Genetic analysis of a congenital split­hand/split­foot malformation 4 pedigree.

In the present study whole-exome sequencing using the Complete Genomics platform was employed to scan a proband from a split­hand/split­foot malformation (SHFM) 4 family. The missense mutation c.728G>A (p.Arg243Gln) in the TP63 gene was revealed to be associated with SHFM. Sanger sequencing confirmed the sequences of the proband and his father. The father was diagnosed with SHFM and harbored a CGG­to­CAG mutation in exon 5, which produced a R243Q substitution in the zinc binding site and dimerization site of TP63. The R243Q mutation was predicted to be pathogenic by PolyPhen­2. The proband, who was diagnosed with four digit SHFM, exhibited a more severe phenotype.
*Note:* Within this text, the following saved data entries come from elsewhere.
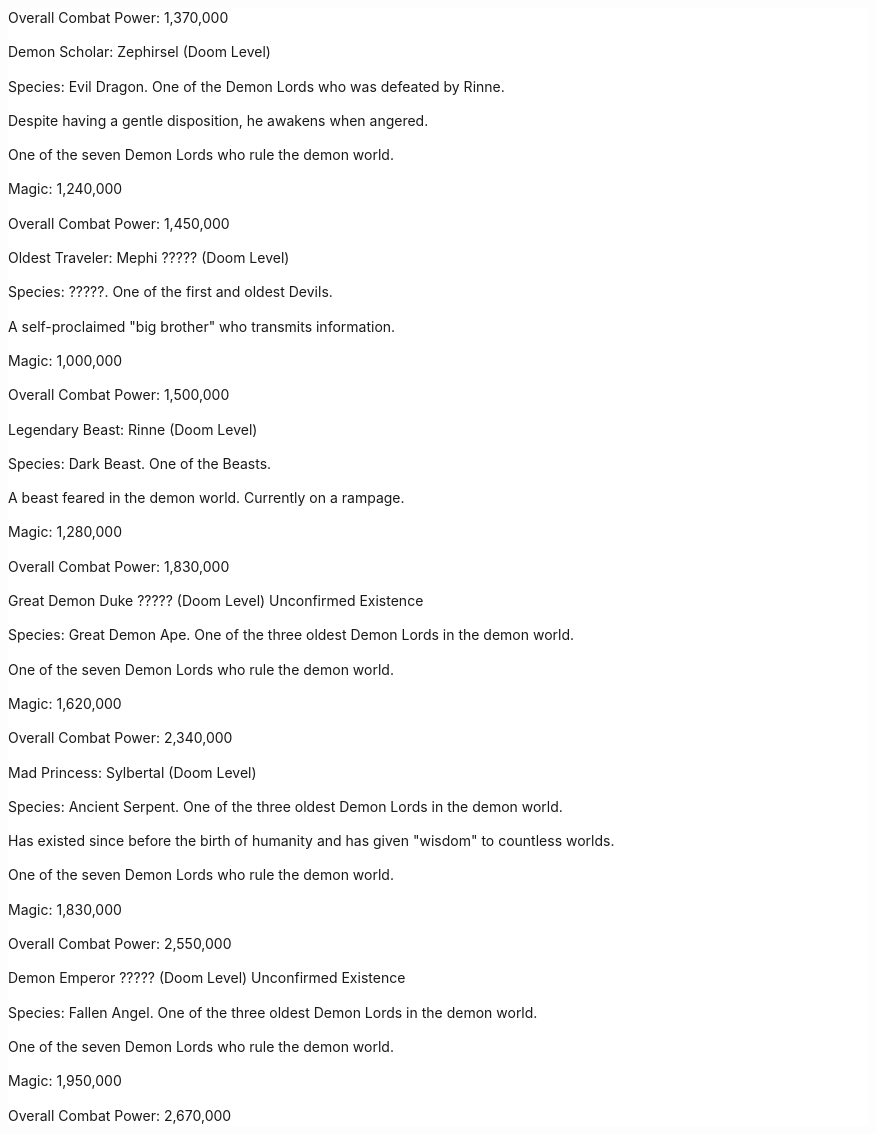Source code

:  Overall Combat Power: 1,370,000

Demon Scholar: Zephirsel (Doom Level)

 Species: Evil Dragon. One of the Demon Lords who was defeated by Rinne.

 Despite having a gentle disposition, he awakens when angered.

 One of the seven Demon Lords who rule the demon world.

 Magic: 1,240,000

 Overall Combat Power: 1,450,000

Oldest Traveler: Mephi ????? (Doom Level)

 Species: ?????. One of the first and oldest Devils.

 A self-proclaimed "big brother" who transmits information.

 Magic: 1,000,000

 Overall Combat Power: 1,500,000

Legendary Beast: Rinne (Doom Level)

 Species: Dark Beast. One of the Beasts.

 A beast feared in the demon world. Currently on a rampage.

 Magic: 1,280,000

 Overall Combat Power: 1,830,000

Great Demon Duke ????? (Doom Level) Unconfirmed Existence

 Species: Great Demon Ape. One of the three oldest Demon Lords in the demon world.

 One of the seven Demon Lords who rule the demon world.

 Magic: 1,620,000

 Overall Combat Power: 2,340,000

Mad Princess: Sylbertal (Doom Level)

 Species: Ancient Serpent. One of the three oldest Demon Lords in the demon world.

 Has existed since before the birth of humanity and has given "wisdom" to countless worlds.

 One of the seven Demon Lords who rule the demon world.

 Magic: 1,830,000

 Overall Combat Power: 2,550,000

Demon Emperor ????? (Doom Level) Unconfirmed Existence

 Species: Fallen Angel. One of the three oldest Demon Lords in the demon world.

 One of the seven Demon Lords who rule the demon world.

 Magic: 1,950,000

 Overall Combat Power: 2,670,000
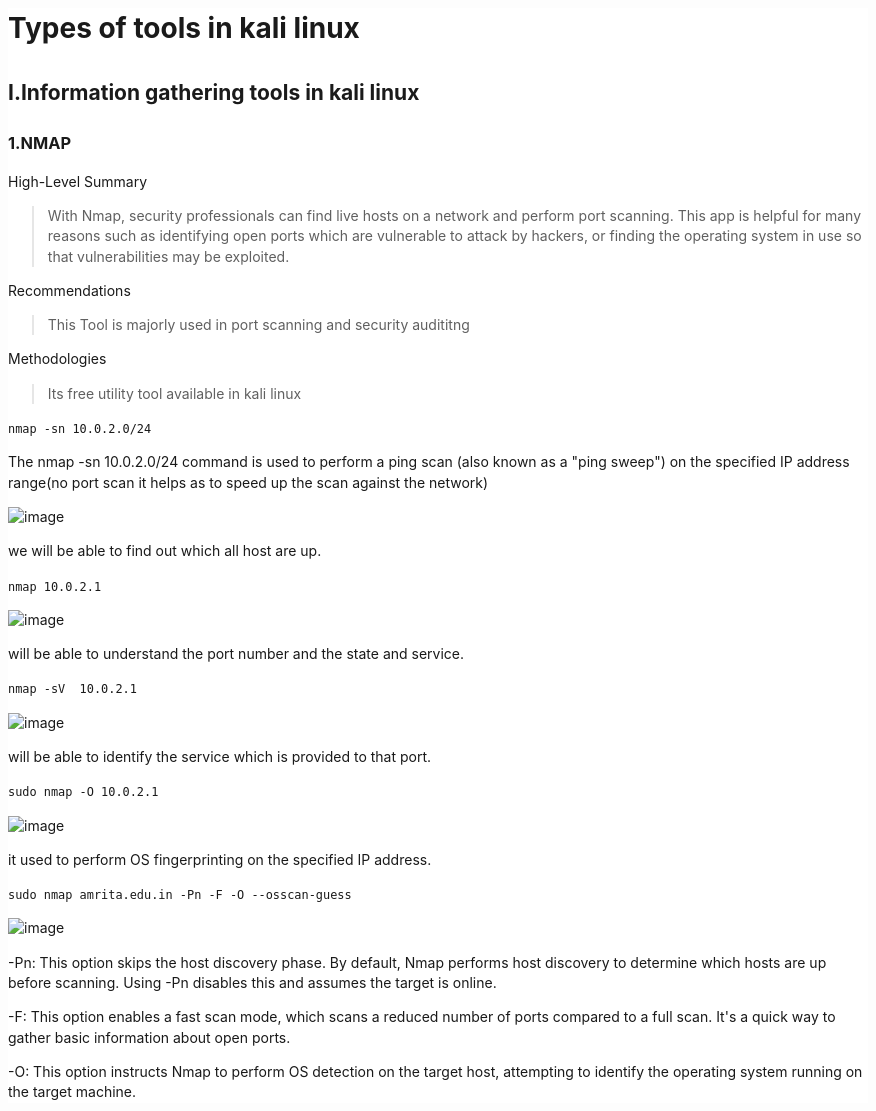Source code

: # Types of tools in kali linux

## I.Information gathering tools in kali linux
### 1.NMAP
High-Level Summary
> With Nmap, security professionals can find live hosts on a network and perform port scanning. This app is helpful for many reasons such as identifying open ports which are vulnerable to attack by hackers, or finding the operating system in use so that vulnerabilities may be exploited.

Recommendations
> This Tool is majorly used in port scanning and security audititng

Methodologies
> Its free utility tool available in kali linux

`nmap -sn 10.0.2.0/24`

The nmap -sn 10.0.2.0/24 command is used to perform a ping scan (also known as a "ping sweep") on the specified IP address range(no port scan it helps as to speed up the scan against the network)

![image](https://github.com/ananthan05/Cyber-Security-/assets/140697378/84e1541d-1712-4f9a-bf2a-d8965267bf9c)

we will be able to find out which all host are up.

`nmap 10.0.2.1`

![image](https://github.com/ananthan05/Cyber-Security-/assets/140697378/6afa0373-e974-4bcc-90ea-555cb8766836)

will be able to understand the port number and the state and service.

`nmap -sV  10.0.2.1`

![image](https://github.com/ananthan05/Cyber-Security-/assets/140697378/64a11ebb-e8da-4288-889d-ed33b711caeb)

will be able to identify the service which is provided to that port.

`sudo nmap -O 10.0.2.1`

![image](https://github.com/ananthan05/Cyber-Security-/assets/140697378/37f4d817-6004-4bc6-9e84-011a65ac10c4)

it used to perform OS fingerprinting on the specified IP address.

`sudo nmap amrita.edu.in -Pn -F -O --osscan-guess`

![image](https://github.com/ananthan05/Cyber-Security-/assets/140697378/3f3e47bf-43de-4f23-8ade-783e7bd119c8)

-Pn: This option skips the host discovery phase. By default, Nmap performs host discovery to determine which hosts are up before scanning. Using -Pn disables this and assumes the target is online.

-F: This option enables a fast scan mode, which scans a reduced number of ports compared to a full scan. It's a quick way to gather basic information about open ports.

-O: This option instructs Nmap to perform OS detection on the target host, attempting to identify the operating system running on the target machine.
X­ray analysis returned the following results: Absence of third phalange bilaterally and third metacarpus of the left hand; absence of the second toes bilaterally and partial third toes; and partial fusion of the second, third and metatarsal bones of the right side with deformity of the second metatarsal of the right side. Osteochondroma was present in the fourth proximal radial metacarpal of the left hand and the basal and proximal parts of the second metatarsal of the right side. The proband's father had five digits in both feet. These results indicate that the R243Q mutation produces a novel phenotype named SHFM4. The present study revealed that the R243Q mutation in the TP63 gene produced a novel phenotype named SHFM4, thereby demonstrating the mutational overlap between ectrodactyly­ectodermal dysplasia­cleft syndrome and SHFM4.